KBR, Jakarta – Lembaga pemantau televisi, Remotivi mengeluarkan penelitian terbarunya tentang bagaimana televisi nasional membingkai berita Pemilu di Indonesia. Remotivi menyimpulkan bahwa sejumlah TV nasional di Indonesia dinilai partisan.
Media tidak hanya melakukan eksploitasi dan stereotype namun juga menjadi kepanjangan tangan pemiliknya yang masuk ke dalam partai politik.
Penelitian yang dilakukan pada 11 stasiun TV nasional pada 1-7 Mei 2014 membuktikan bahwa koalisi-koalisi partai yang dibentuk para pemilik TV ini membentuk TV menjadi media partisan.
Di Metro tv misalnya, ketika Partai Nasdem belum berkoalisi dengan PDI Perjuangan, maka Jokowi selalu diberitakan negatif.
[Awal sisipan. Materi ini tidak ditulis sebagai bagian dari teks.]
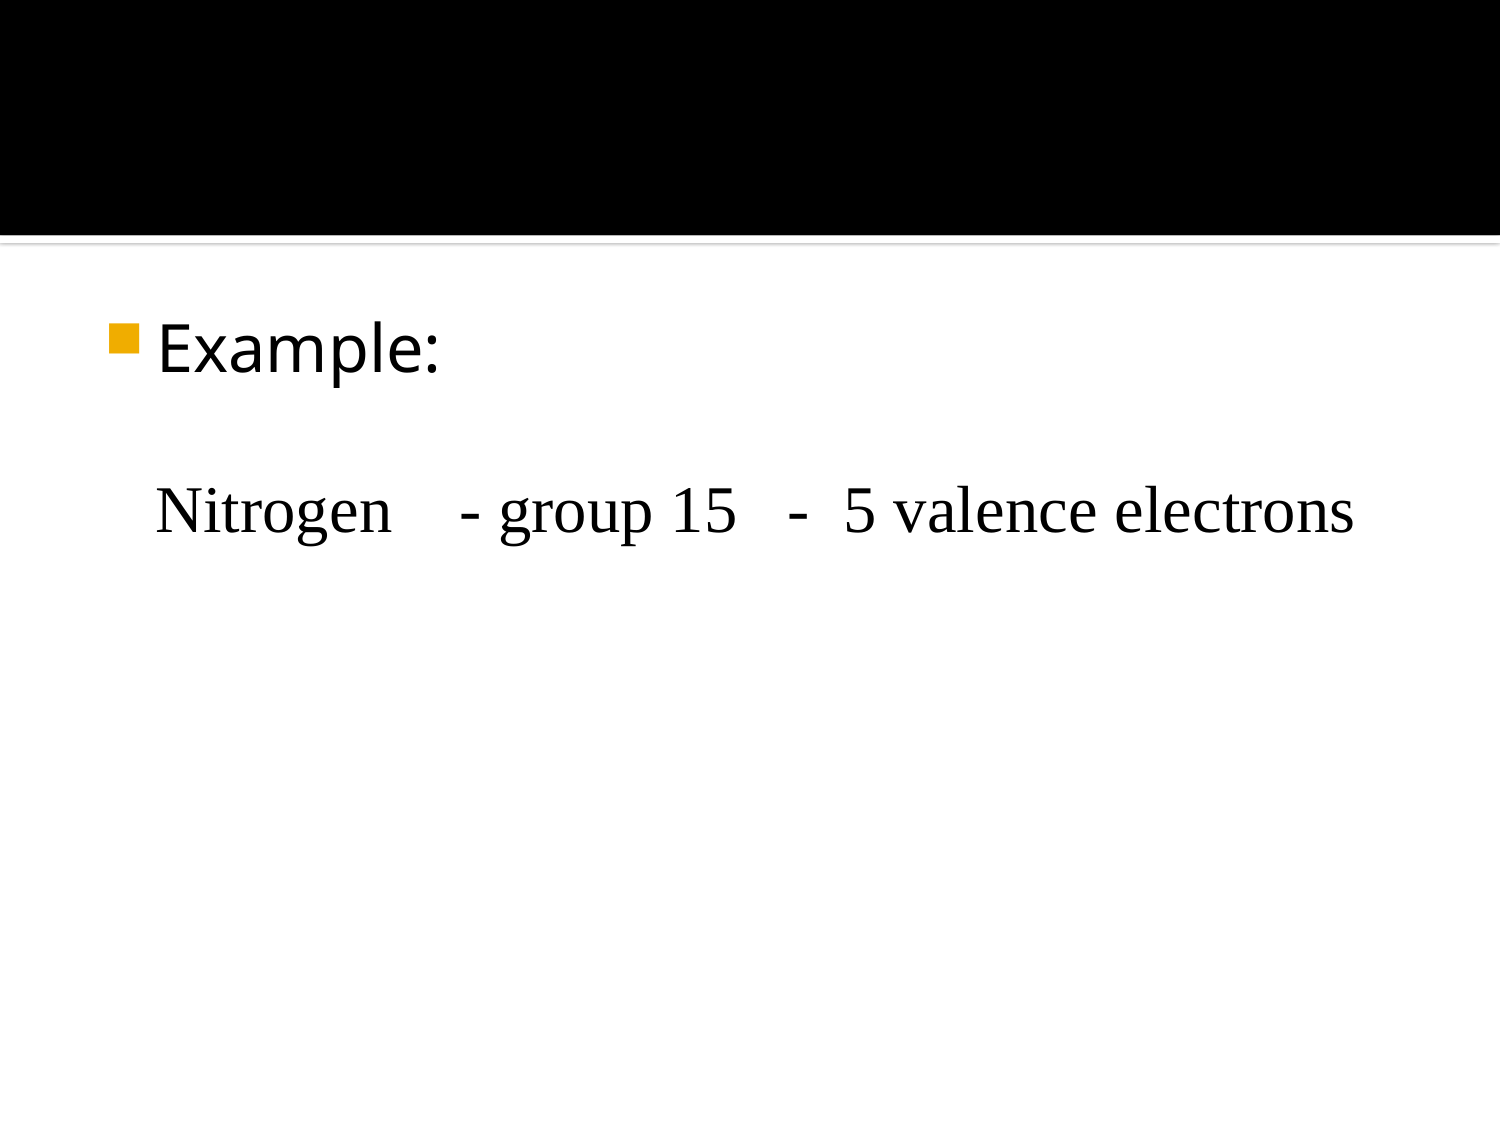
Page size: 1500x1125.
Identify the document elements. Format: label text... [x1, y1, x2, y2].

Namun ketika Partai Nasdem sudah berkoalisi dengan PDI Perjuangan maka Jokowi diberitakan dengan porsi 74,4%, dengan nada yang positif sebesar 31,3%. Bandingkan dengan rivalnya yakni Prabowo, yang hanya mendapat 12% pemberitaan dengan 16,7% berita bernada negatif di Metro tv.
Sedangkan di TV one, Aburizal bakrie sebagai pemilik TV one yang berkoalisi dengan partai Gerindra, sosok Prabowo diberitakan 2 kali lipat jumlahnya dibandingkan Jokowi di Metro tv, begitu juga Aburizal Bakrie. Sedangkan Jokowi selalu diberitakan negatif di Tv one.
Strategi pembingkaian tersebut juga dilakukan oleh MNC group. Ketika banyak stasiun televisi memberitakan konflik di tubuh Partai Hanura, maka MNC Group tidak menayangkannya.
“Dari hasil penelitian ini, Remotivi menyimpulkan bahwa stasiun televisi di Indonesia menjadi perpanjangan tangan agenda elit. Berita yang ditampilkan hanya untuk kepentingan pemiliknya, padahal frekuensi TV adalah milik publik,” kata Roy Thaniago.
Temuan-temuan di atas juga memperlihatkan bahwa dalam hiruk-pikuk penyiaran politik, publik hanya diposisikan hanya sebagai penonton.
Televisi partisan ini jelas membahayakan demokrasi dan publik yang butuh informasi jernih sebagai alat pengambil keputusan masyarakat.